Yeah we can assume we'll be support the link for a while and if we were to deprecate anything there will be a deprecation process.

With regard to the website design, we can definitely make improvements to it. I do want to call out that the current download site is only intended for developers, not at all for end users. The license there is specifically the developer license, not end user license, and It'd be very confusing to end users what all these options are. We're working on another site that we or developers can direct end users to, and it should have the end user license instead.

Related note. I can't figure out how to install the current runtime (ie. preview runtime) that's newer than the runtimes listed on the download page. How do I even install a newer run that is compatible? I had a newer version installed, but uninstalled so I could test what happens when no or an old runtime is installed. But now I can't get the newer version back. How do I get the latest preview Runtime? Canary install?

Yeah you can use any non-stable Edge channel for development and testing purposes. Changes in general roll up from Canary to Dev to Beta to WebView2 Runtime.

Ultimately is the goal to ship these runtimes as part of the Edge install? Having to install these runtimes seems like a big hassle when the browser is already on the machine. I figured this was what Evergreen mode was supposed to be all about.

Not exactly as part of Edge, since it is by design for us to keep the ability the ship Edge/WV2 separately. It's mostly because 1) Enterprise often version-control Edge and we want WebView2 to not affected by the browser, and 2) we want to be able to service any urgent browser/WebView2 fixes without impacting the users of the other world.

But yeah I do get having to distribute a component is a big pain point. We're working on including WV2 Runtime in-box for future Windows release and best-effort pushing WV2 Runtime to in-market devices. The goal is for WV2 to have more or less similar coverage to Edge on Win10 Consumer.

RickStrahl commented 3 years ago

With regard to the website design, we can definitely make improvements to it. I do want to call out that the current download site is only intended for developers, not at all for end users. The license there is specifically the developer license, not end user license, and It'd be very confusing to end users what all these options are. We're working on another site that we or developers can direct end users to, and it should have the end user license instead.

I understand, but that's the point of this issue. We need something we can direct people to so:

The main point I see is this: I want to avoid shipping 90megs of runtime, so I want to use the minimal installer to get it installed.
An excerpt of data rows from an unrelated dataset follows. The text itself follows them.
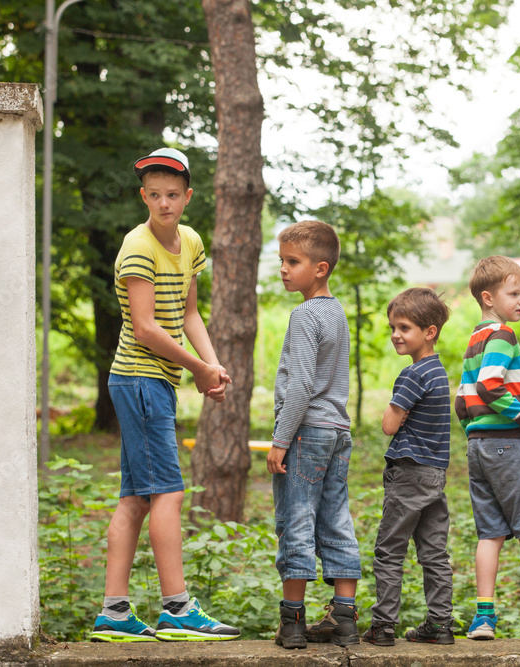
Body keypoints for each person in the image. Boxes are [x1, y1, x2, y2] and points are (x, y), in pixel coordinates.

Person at [90, 147, 239, 643]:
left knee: (135, 498)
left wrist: (211, 364)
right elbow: (147, 328)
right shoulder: (137, 248)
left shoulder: (190, 241)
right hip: (138, 380)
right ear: (143, 197)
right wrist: (197, 369)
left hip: (155, 382)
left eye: (172, 195)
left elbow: (191, 313)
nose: (164, 203)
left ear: (187, 196)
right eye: (154, 195)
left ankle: (113, 612)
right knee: (168, 493)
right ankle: (176, 608)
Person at [266, 220, 362, 649]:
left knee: (297, 520)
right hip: (337, 431)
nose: (284, 269)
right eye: (282, 260)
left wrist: (281, 440)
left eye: (293, 261)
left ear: (320, 268)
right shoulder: (336, 310)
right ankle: (344, 619)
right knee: (336, 519)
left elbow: (302, 385)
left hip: (305, 433)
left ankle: (292, 623)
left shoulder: (304, 314)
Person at [454, 256, 520, 641]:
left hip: (478, 447)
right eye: (515, 293)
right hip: (509, 445)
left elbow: (462, 401)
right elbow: (489, 387)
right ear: (488, 297)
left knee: (489, 534)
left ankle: (483, 618)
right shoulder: (503, 336)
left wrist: (473, 432)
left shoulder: (474, 341)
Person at [364, 288, 454, 647]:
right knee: (434, 553)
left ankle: (383, 626)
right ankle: (440, 624)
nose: (396, 335)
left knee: (389, 550)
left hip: (408, 474)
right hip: (434, 475)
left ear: (429, 332)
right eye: (392, 327)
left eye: (404, 327)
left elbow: (389, 424)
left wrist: (395, 417)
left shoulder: (413, 374)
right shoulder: (439, 371)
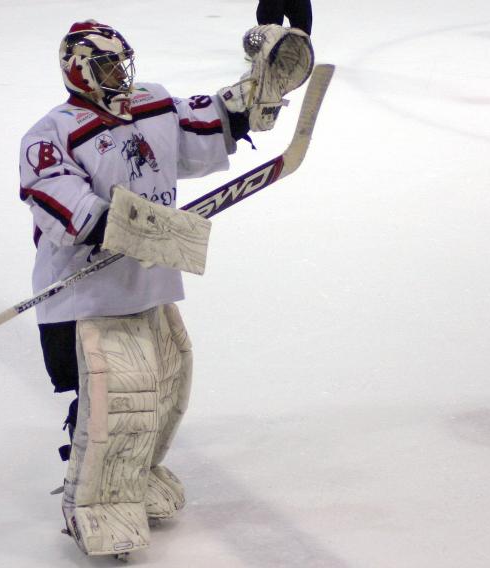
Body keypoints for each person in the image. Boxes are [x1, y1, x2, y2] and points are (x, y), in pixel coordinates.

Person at [19, 20, 312, 557]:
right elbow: (69, 211)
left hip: (150, 284)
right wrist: (144, 228)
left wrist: (251, 96)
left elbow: (208, 124)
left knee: (165, 390)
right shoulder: (50, 135)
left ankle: (133, 477)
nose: (120, 75)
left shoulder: (150, 103)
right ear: (78, 71)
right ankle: (95, 504)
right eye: (107, 66)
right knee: (117, 400)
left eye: (122, 62)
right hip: (87, 298)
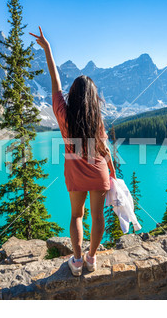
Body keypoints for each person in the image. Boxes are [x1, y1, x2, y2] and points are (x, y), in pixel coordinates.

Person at [30, 27, 116, 276]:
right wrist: (112, 173)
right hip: (99, 172)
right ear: (92, 98)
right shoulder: (96, 121)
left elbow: (55, 84)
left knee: (76, 215)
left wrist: (48, 51)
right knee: (97, 217)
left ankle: (76, 262)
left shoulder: (63, 114)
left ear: (74, 95)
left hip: (75, 174)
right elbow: (106, 150)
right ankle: (92, 258)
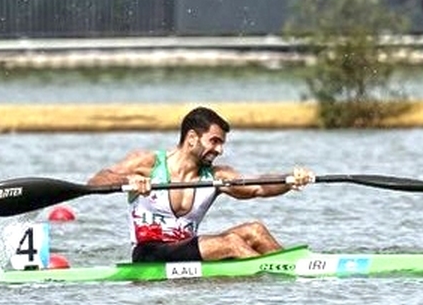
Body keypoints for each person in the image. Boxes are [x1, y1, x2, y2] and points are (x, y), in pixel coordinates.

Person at [87, 106, 313, 263]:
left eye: (222, 144)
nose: (219, 150)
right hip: (149, 253)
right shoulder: (148, 163)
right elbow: (96, 181)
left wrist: (289, 180)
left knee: (255, 230)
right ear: (192, 138)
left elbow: (259, 187)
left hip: (188, 247)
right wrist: (129, 181)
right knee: (231, 243)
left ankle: (295, 272)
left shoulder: (216, 176)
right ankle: (271, 277)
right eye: (214, 141)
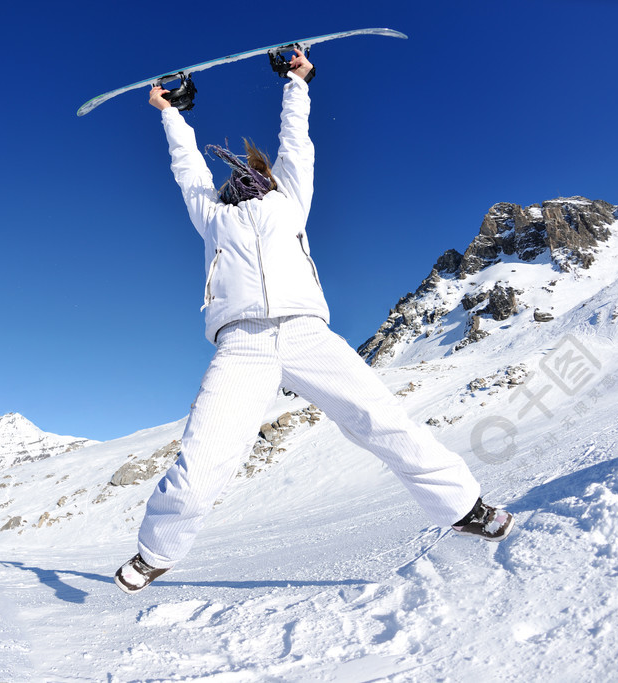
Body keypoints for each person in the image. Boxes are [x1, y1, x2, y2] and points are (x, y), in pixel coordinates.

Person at [115, 49, 513, 594]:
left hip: (306, 333)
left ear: (264, 175)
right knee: (207, 453)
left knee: (380, 419)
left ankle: (465, 507)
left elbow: (296, 143)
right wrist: (169, 111)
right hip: (242, 344)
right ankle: (156, 553)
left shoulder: (289, 200)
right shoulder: (212, 216)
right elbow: (186, 167)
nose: (239, 180)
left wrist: (296, 82)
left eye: (249, 172)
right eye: (232, 177)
I can do with my installer, but then I presume I have to keep updating this thing with every release which is pretty cumbersome.

Or I do it as part of my application where I check versions and if out of sync automatically download the installer and re-run the setup which will presumably pull the latest bits.

Either way the runtime installer (the actual app) needs to be end user friendly and should not be a developer tool because at some point we need need to get runtimes installed if not shipping ~100mb with our apps.

My preferred scenario would be to have the WebView2 runtime ship with Edge installs. That would be the ideal scenario because that would probably get >95% of users. For the rest the runtime could be manually downloaded using the process above that could be handled during application startup.